Greater transparency and improved access for the media to interview asylum seekers in detention is required say human rights lawyers, after three separate incidents of self-harm at the Nauru processing centre.
One man attempted self-harm on Thursday and another two did the same on Saturday according to an Immigration Department spokesman, who told the media no further details could be supplied due to privacy reasons.
The report came as more than 500 new asylum seekers arrived by boat over the weekend and were transferred to Christmas Island.
A ban on interviews with asylum seekers in detention makes it very difficult for journalists to tell the stories of individual asylum seekers, with media representatives that visit detention centres forced to submit all footage, photographs and recordings for review.
Earlier this year the Australian Press Council wrote to the Department of Immigration and Citizenship (DIAC), requesting an exception to the complete prohibition on interviews if the detainee has given informed consent.
A spokesman for the Press Council said the Department had acknowledged the request, and wrote in a letter that it was considering the points raised by the Press Council.
“You do on the one hand have to protect vulnerable people, but on the other hand you have to be suspicious of the government using that to stifle discussion,” said Susan Kneebone, law professor at Monash University.
“There needs to be a balance between the views of the Press Council and the government,” Professor Kneebone said.
“You can see that these people are vulnerable, but they are also very willing to speak. Their vulnerability makes them more willing to speak, that in turn can make them more vulnerable.”
Professor Kneebone said the use of pseudonyms and ensuring identifying details were not released was critical, but added that it was important asylum seekers were given a voice.
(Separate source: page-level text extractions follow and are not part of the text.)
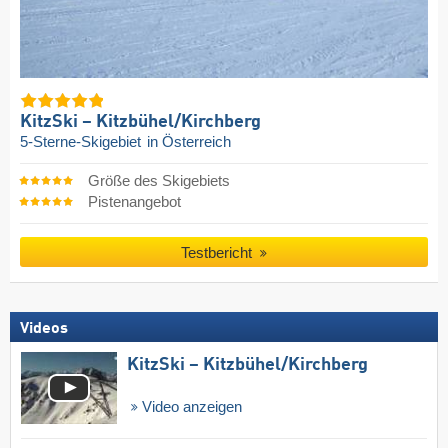
KitzSki – Kitzbühel/​Kirchberg
5-Sterne-Skigebiet
in Österreich
Größe des Skigebiets
Pistenangebot
Testbericht
Videos
KitzSki – Kitzbühel/​Kirchberg
Video anzeigen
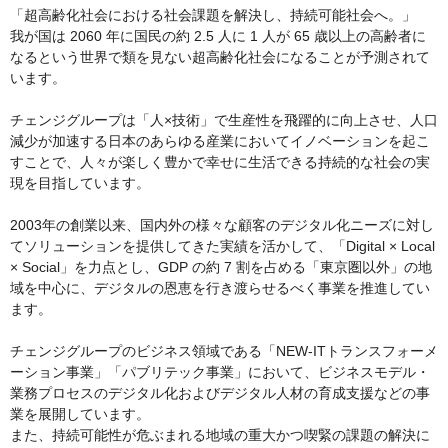
「超高齢化社会における社会課題を解決し、持続可能社会へ。」

我が国は 2060 年に国民の約 2.5 人に 1 人が 65 歳以上の高齢者に
なるという世界で類を見ない超高齢化社会になることが予測されて
います。

チェンジグループは「人×技術」で生産性を飛躍的に向上させ、人口
減少が加速する日本のあらゆる産業においてイノベーションを起こ
すことで、人々が楽しく豊かで幸せに生活できる持続的な社会の実
現を目指しています。

2003年の創業以来、国内外の様々な顧客のデジタル化ニーズに対し
てソリューションを提供してきた実績を活かして、「Digital × Local 
× Social」を力点とし、GDP の約 7 割を占める「東京圏以外」の地
域を中心に、デジタルの恩恵を行き渡らせるべく事業を推進してい
ます。

チェンジグループのビジネス領域である「NEW-ITトランスフォーメ
ーション事業」「パブリテック事業」において、ビジネスモデル・
業務プロセスのデジタル化およびデジタル人材の育成支援などの事
業を展開しています。

また、持続可能性が危ぶまれる地域の重大かつ喫緊の課題の解決に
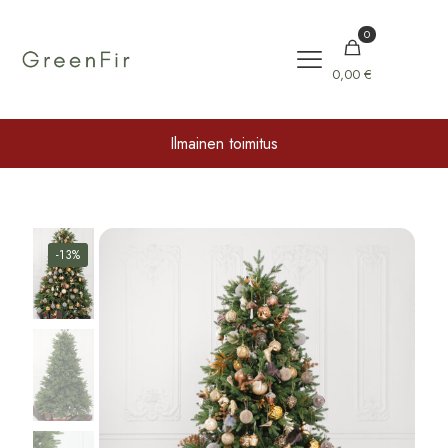
0
0,00 €
Ilmainen toimitus
-13%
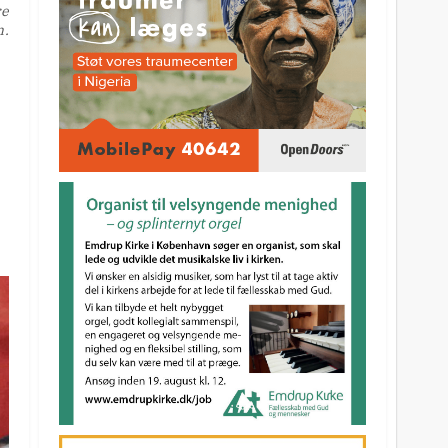
re
n.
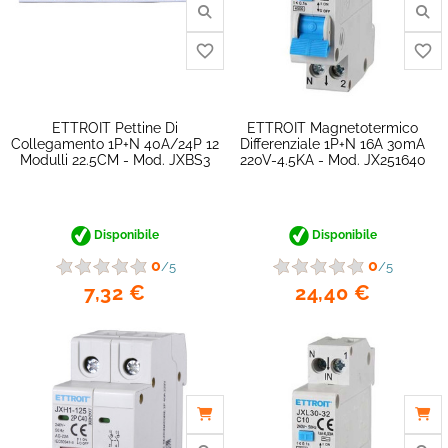
ETTROIT Pettine Di
ETTROIT Magnetotermico
Collegamento 1P+N 40A/24P 12
Differenziale 1P+N 16A 30mA
Modulli 22.5CM - Mod. JXBS3
220V-4.5KA - Mod. JX251640
Disponibile
Disponibile
0
0
/5
/5
7,32 €
24,40 €
favorite_border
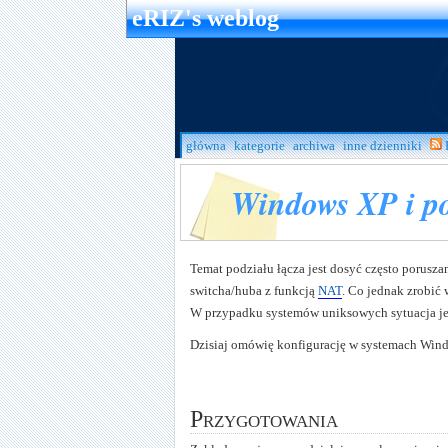
eRIZ's weblog
główna
kategorie
archiwa
inne dzienniki
Windows XP i po
Temat podziału łącza jest dosyć często porusz
switcha/huba z funkcją
NAT
. Co jednak zrobić
W przypadku systemów uniksowych sytuacja jes
Dzisiaj omówię konfigurację w systemach Win
Przygotowania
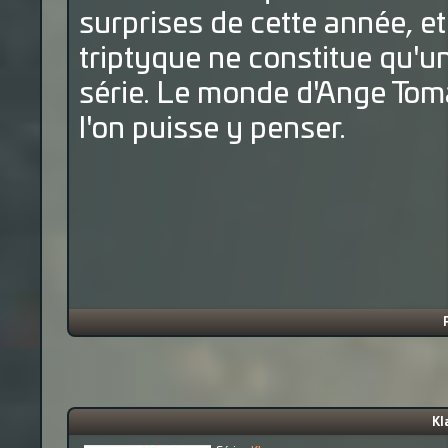
surprises de cette année, et
triptyque ne constitue qu'u
série. Le monde d'Ange Toma
l'on puisse y penser.
Kl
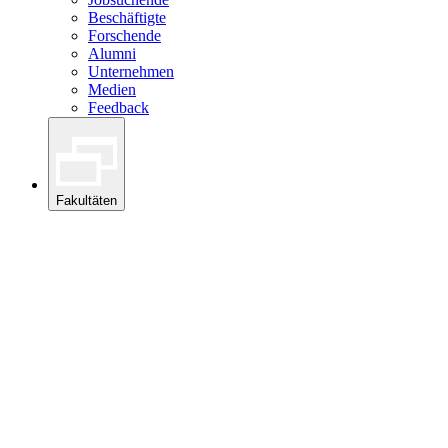
Beschäftigte
Forschende
Alumni
Unternehmen
Medien
Feedback
Fakultäten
“Media access to immigration detention facilities is an important way of ensuring that the human rights of asylum seekers are being protected,” said Alexandra Phelan, human rights lawyer at Australian National University.
“This requires transparency of the experiences of asylum seekers in immigration detention and the conditions in which they are living in.”
The Australian Human Rights Commission periodically visits and reports on conditions in detention centres. In September it raised concerns that the human rights of asylum seekers sent to Nauru would not be adequately protected.
“In order to ensure that the rights of asylum seekers under various international conventions and treaties (such as the ICCPR and Convention Against Torture) are being upheld, transparency of the immigration detention experience is essential,” Ms Phelan said.
She added that while the Department of Immigration’s concerns regarding the privacy of asylum seekers in detention were reasonable, the Press Council’s suggested exception for those giving informed consent went part of the way to addressing concerns about repercussions in cases where interviewees were not granted asylum.
“As well as ensuring that asylum seekers’ rights are being protected, these are matters of significant public interest,” Ms Phelan said.
Australia should “hang its head in shame” on the issue of access to asylum seekers in detention said Johan Lidberg, senior journalism lecturer at Monash University.
“Internationally I can’t think of any other country that has the extent of restriction on journalist access to asylum seekers,” Dr Lidberg said.
He added that it was not in the public interest for the media to be unable to tell the very important stories of asylum seekers in detention.